Same output for different pipelines

I want to have one dvclive folder for evaluating the dataset (for example dvclive_dataset_name_eval) that different pipes can write to. The motivation is that I can have different pipes for one dataset (for example one with classic ml models and another with deep learning ones), but eval metrics will be in the same format. That way, I can easily compare models from different pipes. But dvc doesn’t allow this behavior, because different stages can’t have the same output. Is there a way to avoid that?

1 Like

No, unfortunately there’s no way to have a dvc pipeline with multiple stages having the same output. One way to handle this would be to use different branches instead of different folders for the different models/pipes.

1 Like

What’s the reason for this limitation?

I would think my use case is quite common. Most of the data science pipelines I set up before dvc came along follow this pattern:

dvc.yaml

stages:
  fit_model:
    foreach: ${models_to_fit}
    do:
      cmd: python stages/fit_model.py "${key}"
      deps:
        - ${item.input_data_dir}
        - stages/fit_model.py
      params:
        - fit_model
      outs:
        - fitted_models/${key}/model_params.yaml
        - fitted_models/summary.parquet

I get the exception:

ERROR: output 'fitted_models/summary.parquet' is specified in:
        - fit_model@model1
        - fit_model@model2

In my case, summary.parquet is a dataframe containing the results of all the model fitting experiments. I.e. each fitting step adds one result (row) to the dataframe.

Is there a fundamental reason why the DAG can only branch and not join?
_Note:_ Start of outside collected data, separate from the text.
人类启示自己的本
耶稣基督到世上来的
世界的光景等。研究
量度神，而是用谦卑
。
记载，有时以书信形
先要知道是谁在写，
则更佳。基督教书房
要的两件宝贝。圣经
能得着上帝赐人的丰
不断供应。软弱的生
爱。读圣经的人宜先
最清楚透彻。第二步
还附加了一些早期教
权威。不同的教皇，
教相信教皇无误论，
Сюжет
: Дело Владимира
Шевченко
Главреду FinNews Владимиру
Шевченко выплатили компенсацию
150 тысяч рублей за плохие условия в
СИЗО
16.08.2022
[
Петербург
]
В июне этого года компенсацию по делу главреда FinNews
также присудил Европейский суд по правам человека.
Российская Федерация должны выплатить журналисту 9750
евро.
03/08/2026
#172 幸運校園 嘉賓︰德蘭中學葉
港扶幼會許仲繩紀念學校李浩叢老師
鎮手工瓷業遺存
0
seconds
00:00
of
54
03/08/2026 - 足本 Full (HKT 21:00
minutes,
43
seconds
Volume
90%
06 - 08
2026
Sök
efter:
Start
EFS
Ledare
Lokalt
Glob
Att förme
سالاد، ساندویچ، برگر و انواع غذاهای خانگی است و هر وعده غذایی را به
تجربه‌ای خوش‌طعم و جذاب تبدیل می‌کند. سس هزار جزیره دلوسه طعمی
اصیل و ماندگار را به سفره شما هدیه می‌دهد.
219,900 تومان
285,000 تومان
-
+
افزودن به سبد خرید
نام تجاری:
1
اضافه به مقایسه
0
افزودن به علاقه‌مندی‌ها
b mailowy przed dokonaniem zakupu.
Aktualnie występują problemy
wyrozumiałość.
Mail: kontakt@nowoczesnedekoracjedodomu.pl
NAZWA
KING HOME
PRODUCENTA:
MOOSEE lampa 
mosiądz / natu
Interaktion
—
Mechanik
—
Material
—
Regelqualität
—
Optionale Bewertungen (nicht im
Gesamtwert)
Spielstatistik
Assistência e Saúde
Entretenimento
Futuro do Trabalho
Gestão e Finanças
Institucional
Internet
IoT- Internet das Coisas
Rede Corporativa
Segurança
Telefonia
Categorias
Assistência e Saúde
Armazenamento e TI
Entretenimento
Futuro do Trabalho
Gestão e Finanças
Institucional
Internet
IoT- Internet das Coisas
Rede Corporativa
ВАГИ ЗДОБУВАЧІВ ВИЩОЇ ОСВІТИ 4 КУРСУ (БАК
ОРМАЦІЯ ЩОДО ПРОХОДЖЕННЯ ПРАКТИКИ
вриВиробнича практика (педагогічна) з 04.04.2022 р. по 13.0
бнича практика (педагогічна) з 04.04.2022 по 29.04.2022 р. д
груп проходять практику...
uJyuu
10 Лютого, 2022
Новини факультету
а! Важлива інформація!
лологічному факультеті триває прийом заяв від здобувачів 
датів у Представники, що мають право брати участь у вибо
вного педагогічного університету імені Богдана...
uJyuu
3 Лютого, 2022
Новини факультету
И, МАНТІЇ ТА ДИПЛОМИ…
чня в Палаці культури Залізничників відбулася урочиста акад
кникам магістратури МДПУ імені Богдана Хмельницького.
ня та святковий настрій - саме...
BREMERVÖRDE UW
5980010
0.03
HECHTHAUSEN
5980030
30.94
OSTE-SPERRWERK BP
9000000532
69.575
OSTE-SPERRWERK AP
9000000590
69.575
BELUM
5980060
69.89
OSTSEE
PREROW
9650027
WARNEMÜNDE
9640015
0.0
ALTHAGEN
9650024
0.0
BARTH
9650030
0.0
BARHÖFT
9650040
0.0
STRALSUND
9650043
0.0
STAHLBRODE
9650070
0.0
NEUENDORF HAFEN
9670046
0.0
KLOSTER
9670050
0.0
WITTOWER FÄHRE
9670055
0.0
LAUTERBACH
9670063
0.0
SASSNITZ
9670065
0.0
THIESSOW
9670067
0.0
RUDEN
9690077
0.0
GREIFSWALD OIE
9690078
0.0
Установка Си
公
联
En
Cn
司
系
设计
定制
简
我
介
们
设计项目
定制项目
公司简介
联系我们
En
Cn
I suppose you can just add another stage to do the summarization step:

  summarize_fit_results:
    cmd: python stages/summarize_fit_results.py
    deps:
      - fitted_models
      - stages/summarize_fit_results.py
    outs:
      - results/fit_results_summary.parquet

But it’s not ideal because you have to duplicate all the contents of fit_results_summary.parquet in each fitted_models sub folder.

I’m still curious why the common output file is not an option.

A common output is not allowed because it causes problems with the DAG. If you were to run a single model, DVC doesn’t know how that summary file is expected to be updated (by adding or replacing one line in the file). This would require DVC to be aware of changes at a sub-file level which is beyond the scope of DVC. As you note, the typical pattern is to have a summary stage at the end.

Why does DVC need to know how the file was updated? Surely it is sufficient to know that it could be updated? I thought DVC simply checks whether an output file has changed or not.

DVC expects that each stage works independently, and it checks whether the dependencies or outputs have changed to determine whether to re-run the stage. If the summary has changed, DVC doesn’t know which models need to be re-run. If a single model is re-run, it will change the summary, and all of the other model stages would be considered changed and have to re-run. This is not only suboptimal but also circular logic.

If you always run all models together, you could consider condensing into a single stage. If you plan to run models individually, the downstream summary stage is the way to go.

I’m sorry but I don’t follow what you’re saying. In my mind only changes to dependencies determine whether a stage needs to be rerun.